FAQWhat are risks of oral and topical corticosteroids?


Corticosteroid drugs — including cortisone, hydrocortisone and prednisone — are often used for treating vitiligo. By mimicing the effects of hormones your body produces naturally in your adrenal glands, corticosteroids can suppress the immune system and reduce the signs and symptoms of many conditions. But these drugs also carry a risk of serious side effects. 

Side effects of corticosteroids

Oral corticosteroids (in tablets, capsules or syrup form) affect your entire body, and are the most likely to cause significant side effects: 

  • Increased risk of infections with common bacterial, viral and fungal microorganisms
  • Cataracts (clouding of the lens)
  • Glaucoma (elevated pressure in the eyes) 
  • Fluid retention (causing swelling in your legs and arms)
  • Thinning bones (osteoporosis) and fractures
  • High blood pressure
  • High sugar levels (a concern for people with diabetes)
  • Psychological effects, such as confusion or delirium, mood swings, memory fluctuations, 
  • Fatique, loss of appetite, nausea and muscle weakness
  • Weight gain, with fat deposits in your abdomen, face and the back of your neck.
----
=== EXERCISE DESCRIPTION ===
Set down the full FAQ on corticosteroid risks above, word for word, before turning to the records.
----
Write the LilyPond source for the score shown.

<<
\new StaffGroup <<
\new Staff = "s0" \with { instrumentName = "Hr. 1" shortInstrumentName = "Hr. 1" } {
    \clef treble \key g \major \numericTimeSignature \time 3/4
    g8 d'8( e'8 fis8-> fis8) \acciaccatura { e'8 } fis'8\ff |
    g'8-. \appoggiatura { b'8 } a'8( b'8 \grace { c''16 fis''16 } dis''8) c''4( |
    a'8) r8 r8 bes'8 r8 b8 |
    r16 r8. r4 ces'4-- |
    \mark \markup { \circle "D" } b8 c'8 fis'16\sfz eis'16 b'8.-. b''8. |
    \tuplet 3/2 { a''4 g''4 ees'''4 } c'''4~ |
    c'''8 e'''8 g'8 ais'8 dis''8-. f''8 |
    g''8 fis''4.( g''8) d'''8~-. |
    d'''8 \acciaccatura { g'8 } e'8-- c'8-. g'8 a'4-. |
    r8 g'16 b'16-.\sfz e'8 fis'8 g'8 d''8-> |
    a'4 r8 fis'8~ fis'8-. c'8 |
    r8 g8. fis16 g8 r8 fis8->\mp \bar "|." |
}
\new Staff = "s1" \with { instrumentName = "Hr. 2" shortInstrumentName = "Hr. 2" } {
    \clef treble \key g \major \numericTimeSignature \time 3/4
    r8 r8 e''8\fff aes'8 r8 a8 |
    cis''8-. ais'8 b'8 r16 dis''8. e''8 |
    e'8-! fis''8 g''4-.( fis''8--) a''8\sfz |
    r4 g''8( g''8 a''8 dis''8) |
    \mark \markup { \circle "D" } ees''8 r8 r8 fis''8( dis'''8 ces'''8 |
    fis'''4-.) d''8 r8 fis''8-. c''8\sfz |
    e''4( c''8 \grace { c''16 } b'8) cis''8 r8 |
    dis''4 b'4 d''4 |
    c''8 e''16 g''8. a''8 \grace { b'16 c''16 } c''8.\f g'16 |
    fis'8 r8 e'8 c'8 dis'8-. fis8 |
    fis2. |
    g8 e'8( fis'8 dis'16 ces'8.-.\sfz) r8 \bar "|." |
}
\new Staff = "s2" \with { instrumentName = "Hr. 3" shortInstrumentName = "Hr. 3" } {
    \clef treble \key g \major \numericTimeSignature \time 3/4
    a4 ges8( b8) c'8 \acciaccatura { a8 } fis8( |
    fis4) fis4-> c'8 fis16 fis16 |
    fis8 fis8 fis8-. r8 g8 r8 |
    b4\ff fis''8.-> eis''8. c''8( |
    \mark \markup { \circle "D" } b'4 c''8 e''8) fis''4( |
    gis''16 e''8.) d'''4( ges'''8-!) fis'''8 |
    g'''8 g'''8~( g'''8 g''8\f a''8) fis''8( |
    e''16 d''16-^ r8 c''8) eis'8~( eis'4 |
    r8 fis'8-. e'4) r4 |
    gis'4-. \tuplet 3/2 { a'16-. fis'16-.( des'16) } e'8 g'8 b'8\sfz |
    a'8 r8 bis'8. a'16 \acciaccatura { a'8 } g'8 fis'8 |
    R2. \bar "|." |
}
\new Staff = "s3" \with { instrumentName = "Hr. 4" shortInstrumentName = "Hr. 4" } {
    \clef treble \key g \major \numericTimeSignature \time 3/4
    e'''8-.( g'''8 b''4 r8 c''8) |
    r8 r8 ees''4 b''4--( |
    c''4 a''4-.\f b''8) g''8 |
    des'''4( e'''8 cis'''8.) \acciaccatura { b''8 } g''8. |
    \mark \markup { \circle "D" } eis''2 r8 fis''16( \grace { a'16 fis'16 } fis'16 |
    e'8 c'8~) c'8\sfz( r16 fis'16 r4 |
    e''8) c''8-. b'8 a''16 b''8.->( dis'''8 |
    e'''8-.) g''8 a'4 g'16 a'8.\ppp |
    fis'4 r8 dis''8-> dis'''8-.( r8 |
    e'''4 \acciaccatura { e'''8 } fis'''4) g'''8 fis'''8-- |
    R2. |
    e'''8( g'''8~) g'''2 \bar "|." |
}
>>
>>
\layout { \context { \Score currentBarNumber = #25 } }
----
=== SOLUTION TO THE EXERCISE ===
FAQWhat are risks of oral and topical corticosteroids?


Corticosteroid drugs — including cortisone, hydrocortisone and prednisone — are often used for treating vitiligo. By mimicing the effects of hormones your body produces naturally in your adrenal glands, corticosteroids can suppress the immune system and reduce the signs and symptoms of many conditions. But these drugs also carry a risk of serious side effects. 

Side effects of corticosteroids

Oral corticosteroids (in tablets, capsules or syrup form) affect your entire body, and are the most likely to cause significant side effects: 

  • Increased risk of infections with common bacterial, viral and fungal microorganisms
  • Cataracts (clouding of the lens)
  • Glaucoma (elevated pressure in the eyes) 
  • Fluid retention (causing swelling in your legs and arms)
  • Thinning bones (osteoporosis) and fractures
  • High blood pressure
  • High sugar levels (a concern for people with diabetes)
  • Psychological effects, such as confusion or delirium, mood swings, memory fluctuations, 
  • Fatique, loss of appetite, nausea and muscle weakness
  • Weight gain, with fat deposits in your abdomen, face and the back of your neck.